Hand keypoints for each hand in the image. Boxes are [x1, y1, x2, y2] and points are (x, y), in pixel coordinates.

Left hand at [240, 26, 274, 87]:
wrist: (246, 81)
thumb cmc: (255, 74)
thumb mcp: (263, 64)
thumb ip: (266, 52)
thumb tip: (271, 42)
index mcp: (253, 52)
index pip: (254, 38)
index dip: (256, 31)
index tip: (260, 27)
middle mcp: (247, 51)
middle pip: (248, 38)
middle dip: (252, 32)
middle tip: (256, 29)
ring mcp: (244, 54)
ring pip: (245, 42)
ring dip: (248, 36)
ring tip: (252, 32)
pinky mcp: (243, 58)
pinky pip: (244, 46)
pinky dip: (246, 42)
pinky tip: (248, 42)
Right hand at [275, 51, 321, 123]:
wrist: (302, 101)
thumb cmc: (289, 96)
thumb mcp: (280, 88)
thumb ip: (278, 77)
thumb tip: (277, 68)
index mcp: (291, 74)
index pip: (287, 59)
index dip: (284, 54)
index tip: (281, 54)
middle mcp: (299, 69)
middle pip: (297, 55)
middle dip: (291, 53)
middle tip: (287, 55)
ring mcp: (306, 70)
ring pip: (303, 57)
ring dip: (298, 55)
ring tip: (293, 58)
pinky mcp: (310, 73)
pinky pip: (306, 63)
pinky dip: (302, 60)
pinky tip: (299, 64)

#####

_What is being asked_
Please copy exactly, and only, the lines from the line containing "index mcp: (291, 74)" through the last line of the records, with both ends included.

_Answer to this task_
index mcp: (291, 74)
index pip: (287, 59)
index dip: (284, 54)
index tip: (281, 54)
middle mcp: (299, 69)
middle pip: (297, 55)
middle dip: (291, 53)
middle tip: (287, 55)
ring mcp: (306, 70)
ring pip: (303, 57)
ring dip: (298, 55)
ring tip: (293, 58)
pinky mcp: (310, 73)
pinky pip: (306, 63)
pinky dip: (302, 60)
pinky tip: (299, 64)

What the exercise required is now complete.